Bahia de Jobos

We are on our second day at anchor off the mangrove cays that form the southern border to Bahia de Jobos.

The bay is part of a “National Estuarine Reserve” and is protected.  While we can’t see them all, the bay supposedly  contains five separate habitats:  coral reefs (we saw these on the way in, YIKES), sea grass beds (holding our anchor now), mangrove forests, mudflats and an evergreen forest.

The mangrove forests are the most fascinating for us.  They form a maze of creeks and passageways on both sides of the bay.  On the south side of the bay, the creeks extend all the way to the reef at the edge of the ocean.  As you can see in one of the pictures below, there is quite a break on the reef.  On the north side of the bay, there is a network of canals and creeks that wind up into the shore.  All are walled off from land by the tangle of the roots.  These are deep creeks that fill up when hurricanes threaten Puerto Rico.

We read that there are many manatees here, but haven’t seen one yet.  The water is flat and turquoise, the breeze is nice, there aren’t any bugs and there isn’t another boat anchored in sight.  I had read that the bay might be busy on weekends and had expected more activity.  Other than a few powerboats that poke up into the mangrove creeks to swim during the day, we’re all alone.   At night, the birds in the mangroves are loud.  Life is good.

Mangroves, Bahia de Jobos

Mangroves, Bahia de Jobos.  Note the reef breaking in the distance.

Bahia de Jobos

Bahia de Jobos

Bahia de Jobos

Bahia de Jobos

The mangrove roots are amazingly colorful.  We think that these may be sponges.

Sponges, Bahia de Jobos

Sponges, Bahia de Jobos

And, the requisite picture of Hurrah at anchor.  Yes, the dark spot off the point is a shoal.

### Input data:
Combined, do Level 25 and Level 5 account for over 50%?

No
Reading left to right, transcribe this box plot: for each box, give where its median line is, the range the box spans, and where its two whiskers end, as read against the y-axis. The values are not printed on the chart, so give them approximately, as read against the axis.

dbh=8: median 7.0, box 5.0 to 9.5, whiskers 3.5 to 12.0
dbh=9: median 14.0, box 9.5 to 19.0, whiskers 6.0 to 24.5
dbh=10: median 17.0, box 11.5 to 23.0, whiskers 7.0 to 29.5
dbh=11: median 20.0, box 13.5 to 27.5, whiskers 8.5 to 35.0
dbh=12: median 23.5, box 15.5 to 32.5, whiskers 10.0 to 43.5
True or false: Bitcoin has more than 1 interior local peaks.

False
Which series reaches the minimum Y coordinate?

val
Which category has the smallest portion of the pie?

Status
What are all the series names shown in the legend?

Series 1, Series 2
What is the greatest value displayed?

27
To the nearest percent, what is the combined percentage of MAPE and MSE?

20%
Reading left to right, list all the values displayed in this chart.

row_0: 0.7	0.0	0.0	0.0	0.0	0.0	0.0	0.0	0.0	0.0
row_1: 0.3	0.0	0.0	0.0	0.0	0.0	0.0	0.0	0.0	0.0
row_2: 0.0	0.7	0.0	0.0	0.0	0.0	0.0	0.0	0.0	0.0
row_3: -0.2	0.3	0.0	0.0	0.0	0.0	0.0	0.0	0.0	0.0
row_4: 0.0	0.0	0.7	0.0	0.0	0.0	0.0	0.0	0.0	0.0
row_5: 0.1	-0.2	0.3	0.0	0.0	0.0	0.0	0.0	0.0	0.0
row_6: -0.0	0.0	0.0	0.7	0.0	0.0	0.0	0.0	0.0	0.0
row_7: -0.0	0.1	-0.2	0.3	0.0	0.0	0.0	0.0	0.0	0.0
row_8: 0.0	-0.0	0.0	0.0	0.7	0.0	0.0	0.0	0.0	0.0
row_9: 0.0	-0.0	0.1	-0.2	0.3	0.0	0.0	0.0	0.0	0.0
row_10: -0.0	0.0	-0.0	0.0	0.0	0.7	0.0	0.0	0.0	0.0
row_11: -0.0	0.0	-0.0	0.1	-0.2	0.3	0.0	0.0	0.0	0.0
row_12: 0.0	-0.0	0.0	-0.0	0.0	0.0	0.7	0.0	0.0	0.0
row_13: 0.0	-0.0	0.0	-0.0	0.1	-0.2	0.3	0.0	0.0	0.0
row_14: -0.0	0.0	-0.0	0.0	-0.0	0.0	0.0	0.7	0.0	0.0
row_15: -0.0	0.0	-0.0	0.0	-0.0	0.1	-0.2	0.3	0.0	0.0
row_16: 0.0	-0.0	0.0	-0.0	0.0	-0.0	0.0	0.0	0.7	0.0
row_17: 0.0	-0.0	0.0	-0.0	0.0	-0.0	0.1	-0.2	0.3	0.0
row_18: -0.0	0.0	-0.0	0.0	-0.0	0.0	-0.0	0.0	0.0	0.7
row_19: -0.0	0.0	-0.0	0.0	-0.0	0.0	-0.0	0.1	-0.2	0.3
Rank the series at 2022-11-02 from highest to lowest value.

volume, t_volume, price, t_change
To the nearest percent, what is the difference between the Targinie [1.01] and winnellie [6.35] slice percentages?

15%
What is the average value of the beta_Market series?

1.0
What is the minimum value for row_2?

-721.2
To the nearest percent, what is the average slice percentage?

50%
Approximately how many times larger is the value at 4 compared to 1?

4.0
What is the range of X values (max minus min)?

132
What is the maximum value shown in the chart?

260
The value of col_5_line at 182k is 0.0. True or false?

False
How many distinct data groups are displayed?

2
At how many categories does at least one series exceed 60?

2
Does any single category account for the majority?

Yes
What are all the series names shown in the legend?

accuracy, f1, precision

### What you need to do:
• 1. Which habitats does the Bahia de Jobos text say the bay contains?
• 2. Could you return, word for word, everything in the Bahia de Jobos text from "The mangrove roots" down to "is a shoal."?
The records have no connection to the Bahia de Jobos text.

### Answer set:
• 1. Coral reefs, sea grass beds, mangrove forests, mudflats, and an evergreen forest.

• 2.
The mangrove roots are amazingly colorful.  We think that these may be sponges.

Sponges, Bahia de Jobos

Sponges, Bahia de Jobos

And, the requisite picture of Hurrah at anchor.  Yes, the dark spot off the point is a shoal.